↓↓↓

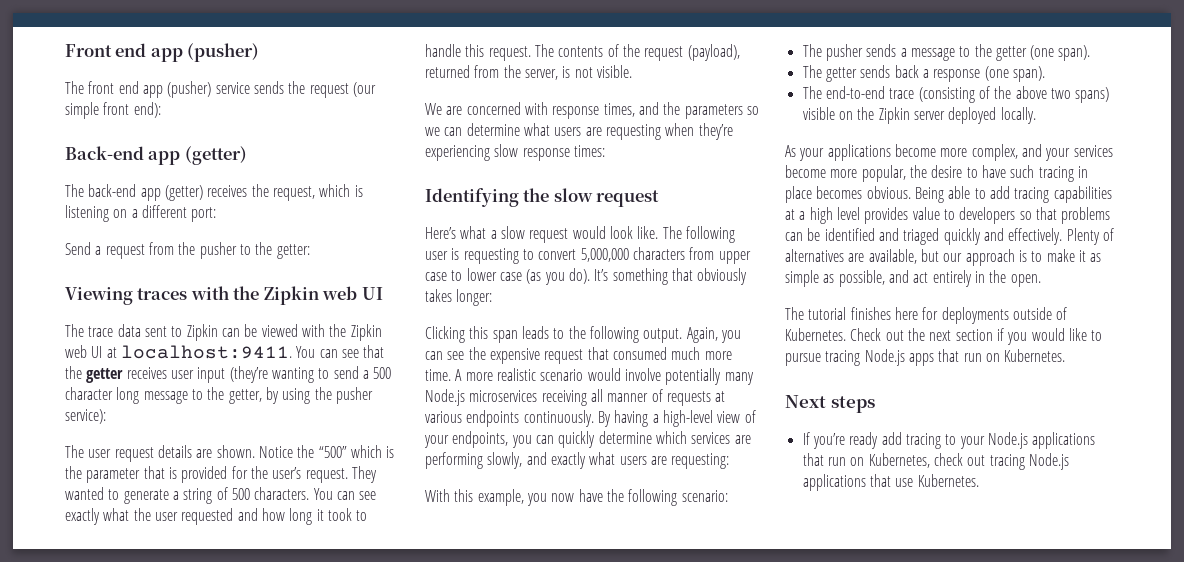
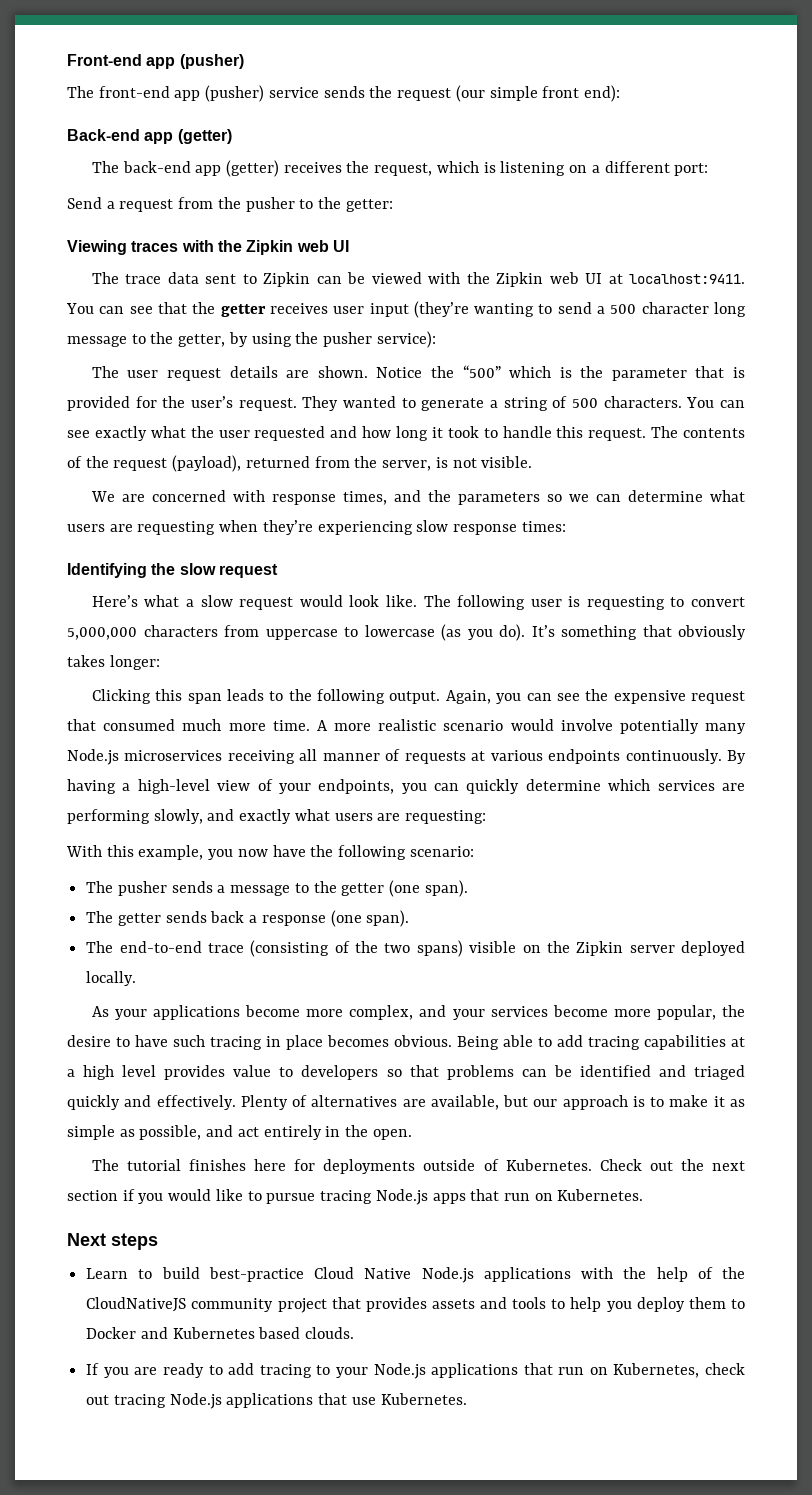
[65,43,147,57] Front end -> [67,54,142,66] Front-end
[88,81,139,94] front end -> [98,86,170,98] front-end
[718,251,751,264] [425,268,522,281] upper case to lower case -> [265,625,435,640] uppercase to lowercase
[1015,86,1047,99] above -> (379, 947) none
[802,432,879,449] If you’re ready -> [86,1267,745,1283] [86,1297,746,1313] [86,1327,355,1339] [86,1363,223,1378] Learn to build best-practice Cloud Native Node.js applications with the help of the CloudNativeJS community project that provides assets and tools to help you deploy them to Docker and Kubernetes based clouds. // If you are ready to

↑↑↑

WORK INSTRUCTIONS: Could you reproduce every record above exactly, leaving out any pictures?

RESULT OF THE EXERCISE:
[65,43,147,57] Front end -> [67,54,142,66] Front-end
[88,81,139,94] front end -> [98,86,170,98] front-end
[718,251,751,264] [425,268,522,281] upper case to lower case -> [265,625,435,640] uppercase to lowercase
[1015,86,1047,99] above -> (379, 947) none
[802,432,879,449] If you’re ready -> [86,1267,745,1283] [86,1297,746,1313] [86,1327,355,1339] [86,1363,223,1378] Learn to build best-practice Cloud Native Node.js applications with the help of the CloudNativeJS community project that provides assets and tools to help you deploy them to Docker and Kubernetes based clouds. // If you are ready to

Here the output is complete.